Request
Extract precisely the lines of the entries below, from the first line through the line containing "konkretnej ulicy.".

Dataset excerpts
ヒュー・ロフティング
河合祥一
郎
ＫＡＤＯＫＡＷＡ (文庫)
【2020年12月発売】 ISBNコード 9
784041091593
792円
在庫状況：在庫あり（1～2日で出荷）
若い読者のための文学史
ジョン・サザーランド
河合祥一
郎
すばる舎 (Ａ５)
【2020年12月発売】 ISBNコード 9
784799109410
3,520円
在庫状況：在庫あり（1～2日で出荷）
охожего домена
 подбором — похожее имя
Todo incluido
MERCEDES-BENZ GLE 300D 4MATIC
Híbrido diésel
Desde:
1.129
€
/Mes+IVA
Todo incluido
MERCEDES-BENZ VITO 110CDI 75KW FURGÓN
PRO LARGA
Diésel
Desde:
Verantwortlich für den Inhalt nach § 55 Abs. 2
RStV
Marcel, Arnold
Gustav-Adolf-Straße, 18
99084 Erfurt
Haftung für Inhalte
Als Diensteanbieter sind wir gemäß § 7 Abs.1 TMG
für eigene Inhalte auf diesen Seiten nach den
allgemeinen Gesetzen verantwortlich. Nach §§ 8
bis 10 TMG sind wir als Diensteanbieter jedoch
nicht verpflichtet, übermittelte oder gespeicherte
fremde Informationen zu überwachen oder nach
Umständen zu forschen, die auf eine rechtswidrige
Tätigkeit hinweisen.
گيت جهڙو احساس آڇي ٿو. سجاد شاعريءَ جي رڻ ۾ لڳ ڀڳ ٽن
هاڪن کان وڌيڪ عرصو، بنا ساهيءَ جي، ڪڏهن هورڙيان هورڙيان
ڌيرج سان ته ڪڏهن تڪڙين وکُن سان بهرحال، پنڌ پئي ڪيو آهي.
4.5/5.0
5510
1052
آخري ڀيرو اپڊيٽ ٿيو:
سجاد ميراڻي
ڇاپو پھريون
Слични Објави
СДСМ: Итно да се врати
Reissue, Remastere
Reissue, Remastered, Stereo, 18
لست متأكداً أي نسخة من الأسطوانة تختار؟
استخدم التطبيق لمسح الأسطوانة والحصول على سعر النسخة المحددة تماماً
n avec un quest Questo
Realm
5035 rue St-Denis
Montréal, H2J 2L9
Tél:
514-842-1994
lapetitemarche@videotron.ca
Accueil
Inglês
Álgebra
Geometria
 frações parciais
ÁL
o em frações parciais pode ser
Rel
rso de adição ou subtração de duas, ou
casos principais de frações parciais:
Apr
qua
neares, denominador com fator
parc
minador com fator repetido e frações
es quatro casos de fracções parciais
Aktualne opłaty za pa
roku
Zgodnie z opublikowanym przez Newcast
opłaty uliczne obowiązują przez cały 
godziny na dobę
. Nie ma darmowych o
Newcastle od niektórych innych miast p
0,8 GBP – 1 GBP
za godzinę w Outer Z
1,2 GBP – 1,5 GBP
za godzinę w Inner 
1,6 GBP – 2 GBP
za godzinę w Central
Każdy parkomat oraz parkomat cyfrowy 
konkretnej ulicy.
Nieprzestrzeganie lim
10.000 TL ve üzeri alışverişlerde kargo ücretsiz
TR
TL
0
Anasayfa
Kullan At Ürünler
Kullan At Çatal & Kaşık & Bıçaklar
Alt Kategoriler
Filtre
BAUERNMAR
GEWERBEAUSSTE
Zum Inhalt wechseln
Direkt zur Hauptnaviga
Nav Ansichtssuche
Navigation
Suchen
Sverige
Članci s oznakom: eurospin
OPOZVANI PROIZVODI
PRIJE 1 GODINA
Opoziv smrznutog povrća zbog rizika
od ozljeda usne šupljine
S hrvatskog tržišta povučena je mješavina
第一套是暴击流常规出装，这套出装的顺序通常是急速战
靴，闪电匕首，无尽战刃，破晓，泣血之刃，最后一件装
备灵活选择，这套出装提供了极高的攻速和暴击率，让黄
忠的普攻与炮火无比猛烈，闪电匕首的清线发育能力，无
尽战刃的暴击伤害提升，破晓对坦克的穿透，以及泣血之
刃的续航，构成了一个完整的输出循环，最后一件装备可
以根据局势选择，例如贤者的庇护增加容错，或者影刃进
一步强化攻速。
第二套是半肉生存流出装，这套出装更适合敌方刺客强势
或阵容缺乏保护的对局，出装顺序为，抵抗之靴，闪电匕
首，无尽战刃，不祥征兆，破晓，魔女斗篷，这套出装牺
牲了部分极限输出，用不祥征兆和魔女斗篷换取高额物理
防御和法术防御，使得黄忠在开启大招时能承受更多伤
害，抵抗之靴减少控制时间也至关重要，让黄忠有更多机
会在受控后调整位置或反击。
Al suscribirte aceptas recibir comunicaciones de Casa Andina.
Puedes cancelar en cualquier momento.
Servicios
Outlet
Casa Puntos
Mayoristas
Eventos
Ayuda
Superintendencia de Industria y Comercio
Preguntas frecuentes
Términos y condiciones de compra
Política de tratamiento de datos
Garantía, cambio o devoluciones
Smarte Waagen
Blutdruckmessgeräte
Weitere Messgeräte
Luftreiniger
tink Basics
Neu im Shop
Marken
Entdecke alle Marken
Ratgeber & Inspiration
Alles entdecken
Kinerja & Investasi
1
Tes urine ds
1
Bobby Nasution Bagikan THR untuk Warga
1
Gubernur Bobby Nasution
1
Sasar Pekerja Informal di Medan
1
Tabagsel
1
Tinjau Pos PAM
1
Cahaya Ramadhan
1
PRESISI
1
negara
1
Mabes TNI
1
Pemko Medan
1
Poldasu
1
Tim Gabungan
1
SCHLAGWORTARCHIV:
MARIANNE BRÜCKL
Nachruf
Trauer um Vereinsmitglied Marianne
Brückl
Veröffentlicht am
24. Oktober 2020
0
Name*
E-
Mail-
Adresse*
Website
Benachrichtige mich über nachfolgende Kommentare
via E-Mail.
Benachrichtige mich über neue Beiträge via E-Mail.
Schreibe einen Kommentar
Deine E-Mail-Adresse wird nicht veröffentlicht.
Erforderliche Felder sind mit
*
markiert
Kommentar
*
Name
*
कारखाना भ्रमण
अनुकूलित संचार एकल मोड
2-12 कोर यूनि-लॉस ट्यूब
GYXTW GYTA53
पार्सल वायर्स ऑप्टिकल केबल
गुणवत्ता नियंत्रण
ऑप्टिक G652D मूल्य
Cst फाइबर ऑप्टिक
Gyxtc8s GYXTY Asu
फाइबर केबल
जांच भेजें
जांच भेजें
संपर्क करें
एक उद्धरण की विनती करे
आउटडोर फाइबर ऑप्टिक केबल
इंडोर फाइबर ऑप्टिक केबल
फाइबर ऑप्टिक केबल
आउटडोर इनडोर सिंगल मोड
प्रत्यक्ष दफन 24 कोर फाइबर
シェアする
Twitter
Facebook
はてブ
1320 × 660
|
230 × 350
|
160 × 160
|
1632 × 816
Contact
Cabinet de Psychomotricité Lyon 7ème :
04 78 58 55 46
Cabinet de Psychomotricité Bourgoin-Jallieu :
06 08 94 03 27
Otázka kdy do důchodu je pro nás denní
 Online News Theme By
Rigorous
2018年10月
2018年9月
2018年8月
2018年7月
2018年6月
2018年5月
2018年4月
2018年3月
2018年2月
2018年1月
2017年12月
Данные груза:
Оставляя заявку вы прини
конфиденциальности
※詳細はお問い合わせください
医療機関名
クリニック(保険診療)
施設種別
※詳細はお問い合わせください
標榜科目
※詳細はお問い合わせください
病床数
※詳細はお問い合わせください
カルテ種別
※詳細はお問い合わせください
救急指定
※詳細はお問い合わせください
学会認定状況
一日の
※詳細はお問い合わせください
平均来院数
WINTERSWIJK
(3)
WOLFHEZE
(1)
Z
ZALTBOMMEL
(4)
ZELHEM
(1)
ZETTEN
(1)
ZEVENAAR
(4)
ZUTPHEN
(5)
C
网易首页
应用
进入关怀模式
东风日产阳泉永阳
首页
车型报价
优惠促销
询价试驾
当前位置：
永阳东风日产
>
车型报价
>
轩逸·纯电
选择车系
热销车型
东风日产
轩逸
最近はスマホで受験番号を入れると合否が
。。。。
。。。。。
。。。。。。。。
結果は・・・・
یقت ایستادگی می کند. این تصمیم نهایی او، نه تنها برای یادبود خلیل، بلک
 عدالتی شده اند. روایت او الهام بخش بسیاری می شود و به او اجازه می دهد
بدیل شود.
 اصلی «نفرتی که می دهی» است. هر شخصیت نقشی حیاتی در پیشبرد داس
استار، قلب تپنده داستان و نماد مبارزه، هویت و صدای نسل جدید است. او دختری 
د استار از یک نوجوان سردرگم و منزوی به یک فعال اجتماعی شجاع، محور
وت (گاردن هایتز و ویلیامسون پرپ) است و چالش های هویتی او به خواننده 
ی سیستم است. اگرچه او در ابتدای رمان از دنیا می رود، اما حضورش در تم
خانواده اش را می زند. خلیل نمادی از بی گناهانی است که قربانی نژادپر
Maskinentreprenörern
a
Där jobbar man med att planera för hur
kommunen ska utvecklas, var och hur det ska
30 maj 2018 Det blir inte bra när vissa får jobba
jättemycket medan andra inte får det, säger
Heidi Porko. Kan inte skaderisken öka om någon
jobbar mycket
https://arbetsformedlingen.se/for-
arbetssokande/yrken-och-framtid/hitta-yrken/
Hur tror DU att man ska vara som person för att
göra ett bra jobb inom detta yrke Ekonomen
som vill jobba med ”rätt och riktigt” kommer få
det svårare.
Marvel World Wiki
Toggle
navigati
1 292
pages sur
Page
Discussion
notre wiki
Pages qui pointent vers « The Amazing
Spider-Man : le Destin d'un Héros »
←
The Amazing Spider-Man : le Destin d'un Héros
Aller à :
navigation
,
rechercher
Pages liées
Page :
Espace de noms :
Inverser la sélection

Your solution
ヒュー・ロフティング
河合祥一
郎
ＫＡＤＯＫＡＷＡ (文庫)
【2020年12月発売】 ISBNコード 9
784041091593
792円
在庫状況：在庫あり（1～2日で出荷）
若い読者のための文学史
ジョン・サザーランド
河合祥一
郎
すばる舎 (Ａ５)
【2020年12月発売】 ISBNコード 9
784799109410
3,520円
在庫状況：在庫あり（1～2日で出荷）
охожего домена
 подбором — похожее имя
Todo incluido
MERCEDES-BENZ GLE 300D 4MATIC
Híbrido diésel
Desde:
1.129
€
/Mes+IVA
Todo incluido
MERCEDES-BENZ VITO 110CDI 75KW FURGÓN
PRO LARGA
Diésel
Desde:
Verantwortlich für den Inhalt nach § 55 Abs. 2
RStV
Marcel, Arnold
Gustav-Adolf-Straße, 18
99084 Erfurt
Haftung für Inhalte
Als Diensteanbieter sind wir gemäß § 7 Abs.1 TMG
für eigene Inhalte auf diesen Seiten nach den
allgemeinen Gesetzen verantwortlich. Nach §§ 8
bis 10 TMG sind wir als Diensteanbieter jedoch
nicht verpflichtet, übermittelte oder gespeicherte
fremde Informationen zu überwachen oder nach
Umständen zu forschen, die auf eine rechtswidrige
Tätigkeit hinweisen.
گيت جهڙو احساس آڇي ٿو. سجاد شاعريءَ جي رڻ ۾ لڳ ڀڳ ٽن
هاڪن کان وڌيڪ عرصو، بنا ساهيءَ جي، ڪڏهن هورڙيان هورڙيان
ڌيرج سان ته ڪڏهن تڪڙين وکُن سان بهرحال، پنڌ پئي ڪيو آهي.
4.5/5.0
5510
1052
آخري ڀيرو اپڊيٽ ٿيو:
سجاد ميراڻي
ڇاپو پھريون
Слични Објави
СДСМ: Итно да се врати
Reissue, Remastere
Reissue, Remastered, Stereo, 18
لست متأكداً أي نسخة من الأسطوانة تختار؟
استخدم التطبيق لمسح الأسطوانة والحصول على سعر النسخة المحددة تماماً
n avec un quest Questo
Realm
5035 rue St-Denis
Montréal, H2J 2L9
Tél:
514-842-1994
lapetitemarche@videotron.ca
Accueil
Inglês
Álgebra
Geometria
 frações parciais
ÁL
o em frações parciais pode ser
Rel
rso de adição ou subtração de duas, ou
casos principais de frações parciais:
Apr
qua
neares, denominador com fator
parc
minador com fator repetido e frações
es quatro casos de fracções parciais
Aktualne opłaty za pa
roku
Zgodnie z opublikowanym przez Newcast
opłaty uliczne obowiązują przez cały 
godziny na dobę
. Nie ma darmowych o
Newcastle od niektórych innych miast p
0,8 GBP – 1 GBP
za godzinę w Outer Z
1,2 GBP – 1,5 GBP
za godzinę w Inner 
1,6 GBP – 2 GBP
za godzinę w Central
Każdy parkomat oraz parkomat cyfrowy 
konkretnej ulicy.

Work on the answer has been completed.